Parks is a veteran who was injured while serving as an aircrewman in the Navy.
"I served for five years, and in October 2012 I was shot trying to break up a robbery off-base," he said. "And I was in a coma for 20 days and when I woke up I was missing a kidney a third of my colon and the lower part of my right leg."
The accident changed his entire life -- in ways he's still trying to grapple with each and every day. Parks says the challenges he faced in the wake of his life-changing injury "were very significant."
"One minute you have your whole life planned, your whole life ahead of you," he said. "The next you're clinging on to life, just fighting for your next breath. I woke up after a 20-day nap, I guess you'd call it, and I looked down and I didn't see my foot. I didn't see my leg."
Parks, 35, had been training to become an aviation flight engineer when his injury occurred.
"I had to make a choice right there -- what kind of person do I want to be? Do I want the injury to define me? Or do I want what I do after my injury to define me?"
Parks chose the latter. He decided to get up and "get going."
"I refused to quit," he said.
It's that mentality that pushed Parks to get involved in this year's Warrior Games, which took place from Sept. 28 - Oct. 4, 2014, at the U.S. Olympic Training Center and other facilities in Colorado Springs, Colorado. The annual event, presented by Deloitte, is a Paralympic-style competition organized by the U.S. Olympic Committee. Each year, some 200 wounded veterans taking part in seven sports: archery, cycling, shooting, sitting volleyball, swimming, track and field and wheelchair basketball.
The program, launched in 2010, aims to use sports as a way to help military members with physical and visual impairments during their rehabilitation.
"It's a big event that celebrates what athletes actually can do from the military," said John Register, associate director for community and veterans programs for U.S. Paralympics.
Register says the reaction he receives from Warrior Games participants has been "phenomenal."
"A lot of times sports is the impetus to get back into a healthy and active lifestyle," he explained. "And we see with the athletes what they can actually do again.

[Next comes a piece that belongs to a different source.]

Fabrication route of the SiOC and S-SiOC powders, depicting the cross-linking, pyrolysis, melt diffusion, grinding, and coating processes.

They believe in the power of sport because it's now getting them back to their healthy and active lifestyle. Once they see they can do this the world opens up to them and they can anything from that."

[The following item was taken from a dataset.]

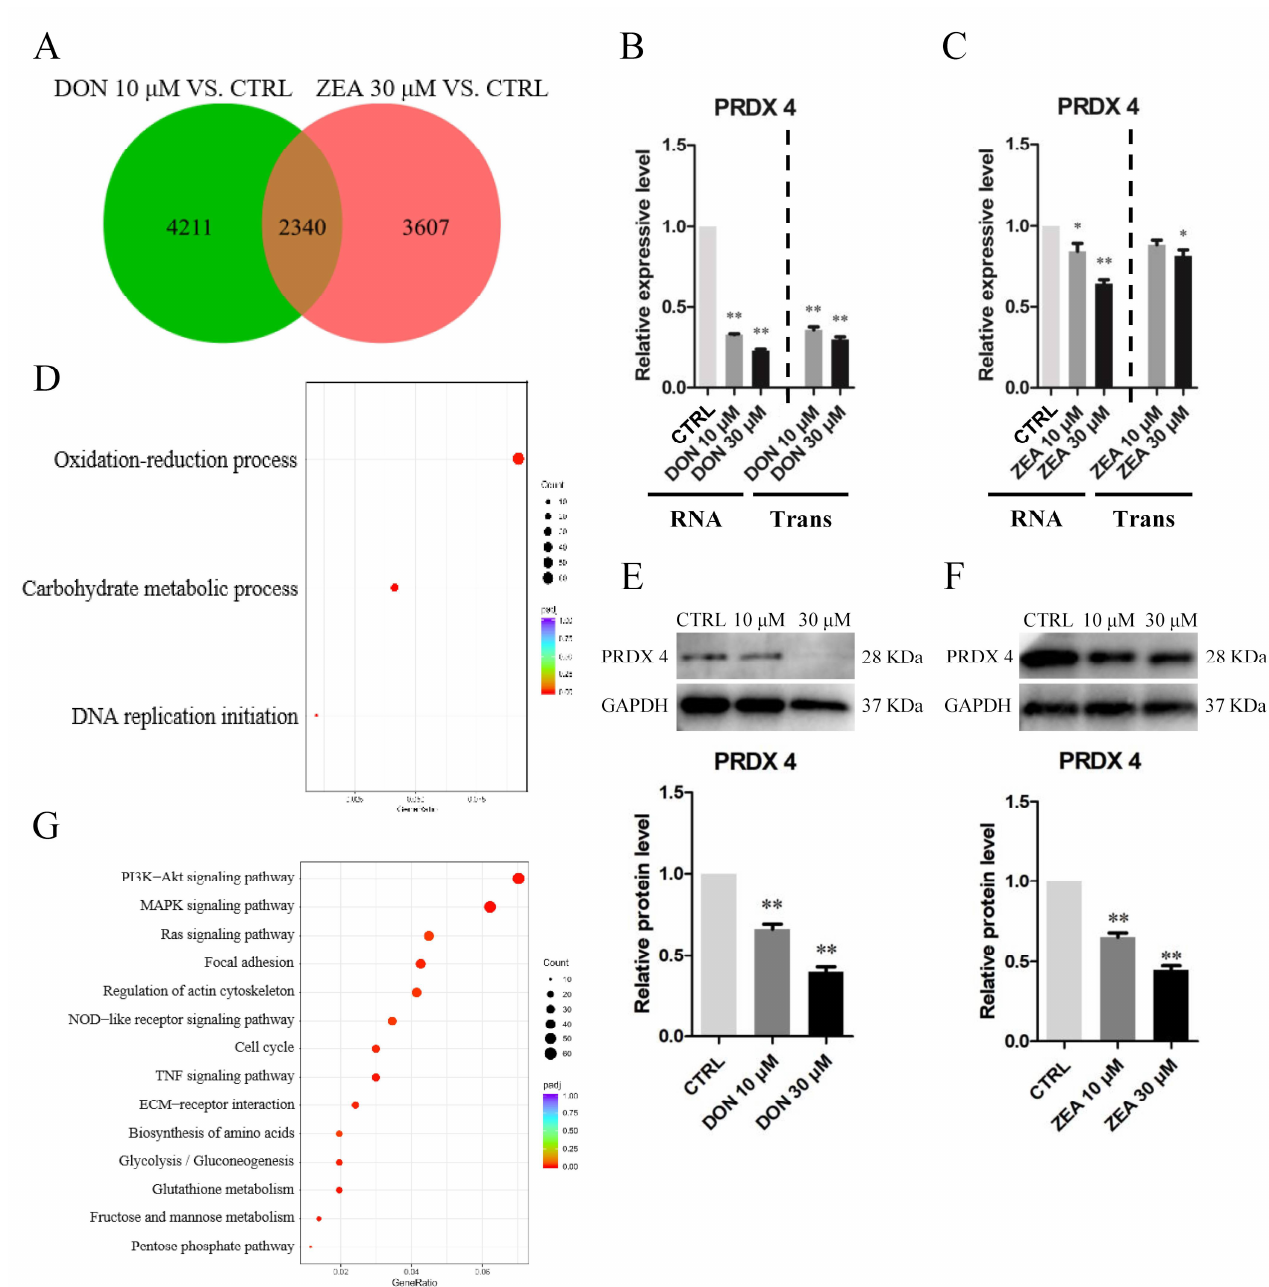
Figure 12. Gene expression of RNA-seq analysis and protein verification between the 10 µ M DON- and 30 µ M ZEA treated groups. ( A ) Venn diagram showing DEGs in SCs exposed to 10 µ M DON and 30 µ M ZEA. ( B , C ) Quantitative RT-PCR for the PRDX4 transcription factors in SCs treated with DON and ZEA. ( D , G ) GO and KEGG enrichment of 2340 DEGs in Equus asinus SCs exposed to 10 µ M DON and 30 µ M ZEA. ( E , F ) The protein levels of PRDX4 / GAPDH by Western blot in DON and ZEA treatment groups. The protein levels were normalised to GAPDH . The exposure time was 50 s. The results are presented as the means ± SD. All experiments were repeated at least three times. * p < 0.05; ** p < 0.01.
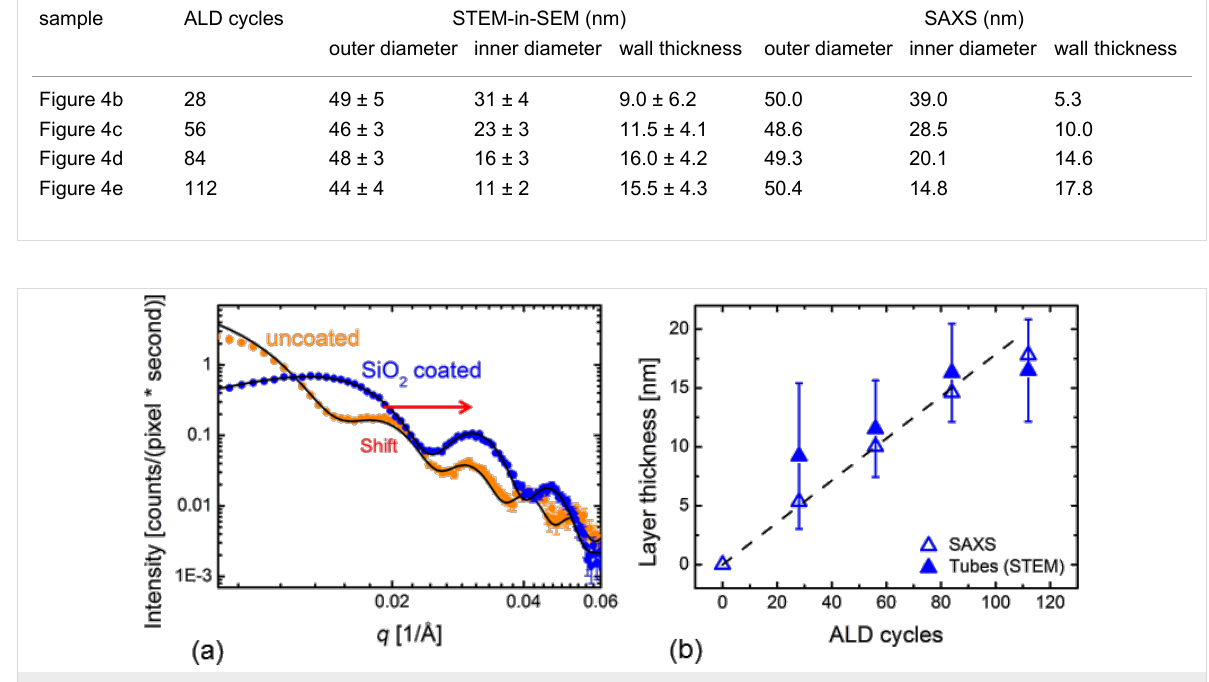
Table 3: Characteristics of SiO 2 nanotubes prepared by exposition to four different numbers of ALD cycles. Data from STEM-in-SEM images agree well with values deduced from SAXS measurements. sample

The Warrior Games competition features five U.S. teams representing the Army, Marine Corps, Navy/Coast Guard, Air Force and Special Operations.
Parks had been training for all the this fall's swimming events (50-meter freestyle, 100-meter freestyle, 50-meter back stroke, 50-meter breast stroke and the 200-meter relay), along with sitting volleyball and discus and shot put events in the track and field category.
"You make a conscious choice. Every day -- all of us wounded warriors -- it's not something that we make a choice in our hospital bed that we're going to be OK and we go for a challenge," said the Jacksonville, Florida, native and married father-of-two. "Every day has to be a conscious choice to get out of bed and to say, 'I'm not going to let this beat me.' We all come together and even though we're competing against each and every branch, we're still one....I tell people all the time broken doesn't mean broke. And when it comes to us we are broken, but we still function and still contribute to society. We're not broke, we're just a little banged up."